* _Work to complete_
Write the records below out again. Match them exactly.

Source records Block Start

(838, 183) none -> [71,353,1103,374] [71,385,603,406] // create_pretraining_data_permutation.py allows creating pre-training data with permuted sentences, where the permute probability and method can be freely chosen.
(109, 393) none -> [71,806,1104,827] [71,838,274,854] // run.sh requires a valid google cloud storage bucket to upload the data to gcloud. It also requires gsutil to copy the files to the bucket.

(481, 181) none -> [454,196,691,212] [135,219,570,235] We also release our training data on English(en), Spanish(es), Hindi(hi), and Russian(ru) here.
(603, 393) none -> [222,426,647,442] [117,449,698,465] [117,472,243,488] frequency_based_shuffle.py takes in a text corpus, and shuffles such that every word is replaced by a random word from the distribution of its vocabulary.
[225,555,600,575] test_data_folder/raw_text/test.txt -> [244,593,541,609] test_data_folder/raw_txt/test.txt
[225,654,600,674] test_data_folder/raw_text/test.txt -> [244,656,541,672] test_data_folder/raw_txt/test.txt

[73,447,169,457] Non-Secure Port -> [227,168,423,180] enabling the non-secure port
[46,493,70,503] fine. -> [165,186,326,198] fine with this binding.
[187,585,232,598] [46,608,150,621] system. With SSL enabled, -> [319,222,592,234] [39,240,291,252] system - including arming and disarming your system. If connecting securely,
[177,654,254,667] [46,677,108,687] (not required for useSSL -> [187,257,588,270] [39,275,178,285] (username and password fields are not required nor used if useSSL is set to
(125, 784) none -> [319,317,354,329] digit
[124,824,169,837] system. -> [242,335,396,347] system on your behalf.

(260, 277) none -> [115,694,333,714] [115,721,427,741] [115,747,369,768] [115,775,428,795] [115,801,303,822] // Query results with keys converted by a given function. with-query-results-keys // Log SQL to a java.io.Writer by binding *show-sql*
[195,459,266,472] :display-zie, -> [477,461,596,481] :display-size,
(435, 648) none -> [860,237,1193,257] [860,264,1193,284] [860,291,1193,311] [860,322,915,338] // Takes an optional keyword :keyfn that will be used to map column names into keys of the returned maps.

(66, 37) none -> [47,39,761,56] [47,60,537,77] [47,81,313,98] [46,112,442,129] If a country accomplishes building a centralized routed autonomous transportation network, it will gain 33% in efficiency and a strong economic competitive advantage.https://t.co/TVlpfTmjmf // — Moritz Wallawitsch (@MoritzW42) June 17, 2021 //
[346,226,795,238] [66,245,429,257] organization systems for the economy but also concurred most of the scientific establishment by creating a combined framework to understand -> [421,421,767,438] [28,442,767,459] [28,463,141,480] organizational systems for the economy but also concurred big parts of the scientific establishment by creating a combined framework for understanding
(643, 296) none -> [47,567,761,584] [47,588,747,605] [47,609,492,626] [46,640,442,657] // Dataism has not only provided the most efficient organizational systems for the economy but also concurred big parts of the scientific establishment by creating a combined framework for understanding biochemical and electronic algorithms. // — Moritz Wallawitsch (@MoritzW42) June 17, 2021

Source records Block End

* _Response to this exercise_
(838, 183) none -> [71,353,1103,374] [71,385,603,406] // create_pretraining_data_permutation.py allows creating pre-training data with permuted sentences, where the permute probability and method can be freely chosen.
(109, 393) none -> [71,806,1104,827] [71,838,274,854] // run.sh requires a valid google cloud storage bucket to upload the data to gcloud. It also requires gsutil to copy the files to the bucket.

(481, 181) none -> [454,196,691,212] [135,219,570,235] We also release our training data on English(en), Spanish(es), Hindi(hi), and Russian(ru) here.
(603, 393) none -> [222,426,647,442] [117,449,698,465] [117,472,243,488] frequency_based_shuffle.py takes in a text corpus, and shuffles such that every word is replaced by a random word from the distribution of its vocabulary.
[225,555,600,575] test_data_folder/raw_text/test.txt -> [244,593,541,609] test_data_folder/raw_txt/test.txt
[225,654,600,674] test_data_folder/raw_text/test.txt -> [244,656,541,672] test_data_folder/raw_txt/test.txt

[73,447,169,457] Non-Secure Port -> [227,168,423,180] enabling the non-secure port
[46,493,70,503] fine. -> [165,186,326,198] fine with this binding.
[187,585,232,598] [46,608,150,621] system. With SSL enabled, -> [319,222,592,234] [39,240,291,252] system - including arming and disarming your system. If connecting securely,
[177,654,254,667] [46,677,108,687] (not required for useSSL -> [187,257,588,270] [39,275,178,285] (username and password fields are not required nor used if useSSL is set to
(125, 784) none -> [319,317,354,329] digit
[124,824,169,837] system. -> [242,335,396,347] system on your behalf.

(260, 277) none -> [115,694,333,714] [115,721,427,741] [115,747,369,768] [115,775,428,795] [115,801,303,822] // Query results with keys converted by a given function. with-query-results-keys // Log SQL to a java.io.Writer by binding *show-sql*
[195,459,266,472] :display-zie, -> [477,461,596,481] :display-size,
(435, 648) none -> [860,237,1193,257] [860,264,1193,284] [860,291,1193,311] [860,322,915,338] // Takes an optional keyword :keyfn that will be used to map column names into keys of the returned maps.

(66, 37) none -> [47,39,761,56] [47,60,537,77] [47,81,313,98] [46,112,442,129] If a country accomplishes building a centralized routed autonomous transportation network, it will gain 33% in efficiency and a strong economic competitive advantage.https://t.co/TVlpfTmjmf // — Moritz Wallawitsch (@MoritzW42) June 17, 2021 //
[346,226,795,238] [66,245,429,257] organization systems for the economy but also concurred most of the scientific establishment by creating a combined framework to understand -> [421,421,767,438] [28,442,767,459] [28,463,141,480] organizational systems for the economy but also concurred big parts of the scientific establishment by creating a combined framework for understanding
(643, 296) none -> [47,567,761,584] [47,588,747,605] [47,609,492,626] [46,640,442,657] // Dataism has not only provided the most efficient organizational systems for the economy but also concurred big parts of the scientific establishment by creating a combined framework for understanding biochemical and electronic algorithms. // — Moritz Wallawitsch (@MoritzW42) June 17, 2021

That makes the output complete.